We chose a very simple activating method (which we called “the line”), where we presented some statement and told the participants to stand somewhere on a scale (a line on the floor) ranging from agree to disagree. After everybody had found a point on the scale where they felt comfortable, they got to discuss their opinion with others next to them.
First, we presented some background on the topic and then presented a few statements relating to the topic with focus on Åbo Akademi. This way, we were able to recreate many of the arguments presented in the texts we read, but in a way so that everybody thought about the issues from their own perspective. After discussing in small groups, everyone also got to present their opinion.
Designing and moderating the workshop really showed that using activating methods needn’t be time-consuming, neither during preparation nor execution, while still getting the participants engaged. Formative assessment was used frequently throughout the course, for instance in form of comments on our abstracts. This feedback made it possible to improve our work throughout the course.
With this post we want to raise awareness on the importance of using activating methods and to maybe ease the fear related to the supposed complexity related to the implementation of activating methods in everyday teaching.
 Omelicheva, Mariya Y., and Olga Avdeyeva (2008) Teaching with lecture or debate? Testing the effectiveness of traditional versus active learning methods of instruction. PS: Political Science & Politics, 41(3), 603-607.

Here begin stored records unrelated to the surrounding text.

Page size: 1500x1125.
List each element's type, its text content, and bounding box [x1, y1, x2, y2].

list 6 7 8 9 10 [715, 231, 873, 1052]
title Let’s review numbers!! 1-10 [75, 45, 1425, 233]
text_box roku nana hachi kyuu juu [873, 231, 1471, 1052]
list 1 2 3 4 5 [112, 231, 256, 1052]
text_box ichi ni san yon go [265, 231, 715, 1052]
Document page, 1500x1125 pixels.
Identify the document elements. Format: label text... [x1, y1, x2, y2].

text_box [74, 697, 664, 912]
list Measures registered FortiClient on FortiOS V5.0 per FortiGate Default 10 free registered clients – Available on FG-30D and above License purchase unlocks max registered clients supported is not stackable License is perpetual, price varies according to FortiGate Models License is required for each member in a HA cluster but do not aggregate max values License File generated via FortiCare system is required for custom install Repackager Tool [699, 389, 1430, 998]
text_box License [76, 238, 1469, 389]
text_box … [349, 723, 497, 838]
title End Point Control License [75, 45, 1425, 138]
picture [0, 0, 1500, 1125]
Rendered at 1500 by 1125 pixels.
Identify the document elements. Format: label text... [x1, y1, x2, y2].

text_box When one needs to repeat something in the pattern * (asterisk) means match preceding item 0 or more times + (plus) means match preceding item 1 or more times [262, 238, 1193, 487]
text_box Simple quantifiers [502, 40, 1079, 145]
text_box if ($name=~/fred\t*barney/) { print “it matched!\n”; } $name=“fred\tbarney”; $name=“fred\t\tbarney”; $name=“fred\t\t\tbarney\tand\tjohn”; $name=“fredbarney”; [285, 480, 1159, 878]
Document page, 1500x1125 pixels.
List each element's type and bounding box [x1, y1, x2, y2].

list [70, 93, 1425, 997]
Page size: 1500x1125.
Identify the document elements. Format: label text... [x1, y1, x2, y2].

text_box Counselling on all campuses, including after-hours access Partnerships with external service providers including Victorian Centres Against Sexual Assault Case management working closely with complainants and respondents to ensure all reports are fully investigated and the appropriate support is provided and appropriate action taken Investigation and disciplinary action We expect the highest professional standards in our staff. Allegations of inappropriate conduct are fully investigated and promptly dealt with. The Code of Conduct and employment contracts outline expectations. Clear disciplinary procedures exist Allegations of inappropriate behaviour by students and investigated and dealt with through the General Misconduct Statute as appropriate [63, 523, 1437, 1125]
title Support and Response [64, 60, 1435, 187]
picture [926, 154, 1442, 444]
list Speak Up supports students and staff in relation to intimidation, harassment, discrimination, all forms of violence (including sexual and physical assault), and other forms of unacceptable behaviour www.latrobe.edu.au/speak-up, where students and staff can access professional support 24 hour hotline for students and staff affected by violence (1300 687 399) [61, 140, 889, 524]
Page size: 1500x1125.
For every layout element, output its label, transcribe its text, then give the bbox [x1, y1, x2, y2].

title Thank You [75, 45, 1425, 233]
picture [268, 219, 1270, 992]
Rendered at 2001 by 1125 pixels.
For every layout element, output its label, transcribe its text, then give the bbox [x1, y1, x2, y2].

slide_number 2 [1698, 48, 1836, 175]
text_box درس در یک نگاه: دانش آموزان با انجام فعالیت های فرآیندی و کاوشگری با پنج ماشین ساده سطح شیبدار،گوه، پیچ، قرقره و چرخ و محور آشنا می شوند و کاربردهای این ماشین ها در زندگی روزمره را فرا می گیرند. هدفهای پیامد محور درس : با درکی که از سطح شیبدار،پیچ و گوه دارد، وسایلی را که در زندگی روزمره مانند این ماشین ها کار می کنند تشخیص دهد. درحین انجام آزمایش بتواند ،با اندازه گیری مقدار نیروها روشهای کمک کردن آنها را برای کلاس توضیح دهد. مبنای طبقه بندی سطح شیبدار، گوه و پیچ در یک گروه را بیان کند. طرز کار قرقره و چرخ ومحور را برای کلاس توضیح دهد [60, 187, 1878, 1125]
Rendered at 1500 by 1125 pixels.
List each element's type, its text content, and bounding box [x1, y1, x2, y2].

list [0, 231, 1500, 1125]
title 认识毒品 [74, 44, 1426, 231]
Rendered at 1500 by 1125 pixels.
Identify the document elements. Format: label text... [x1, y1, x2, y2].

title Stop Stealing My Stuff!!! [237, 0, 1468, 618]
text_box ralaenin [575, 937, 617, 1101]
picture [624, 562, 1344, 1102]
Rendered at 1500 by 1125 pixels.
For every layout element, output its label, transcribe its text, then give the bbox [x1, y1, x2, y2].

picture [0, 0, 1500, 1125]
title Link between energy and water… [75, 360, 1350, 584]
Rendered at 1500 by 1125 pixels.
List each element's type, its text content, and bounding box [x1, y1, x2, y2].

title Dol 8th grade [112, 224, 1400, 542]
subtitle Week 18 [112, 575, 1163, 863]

 Prince, M (2004) Does active learning work? A review of the research. Journal of Engineering Education, 93(3), 233-231.
 Roehl, A., Reddy, S. L., & Shannon, G. J. (2013). The flipped classroom: An opportunity to engage millennial students through active learning. Journal of Family and Consumer Sciences, 105(2), 44.
 Niemi, H. (2002). Active learning—a cultural change needed in teacher education and schools. Teaching and teacher education, 18(7), 763-780.
 Drake, E., & Battaglia, D. (2014). Teaching and learning in active learning classrooms. FaCIT.
 Eison, J. (2010). Using active learning instructional strategies to create excitement and enhance learning. Jurnal Pendidikantentang Strategi Pembelajaran Aktif (Active Learning) Books, 2(1), 1-10.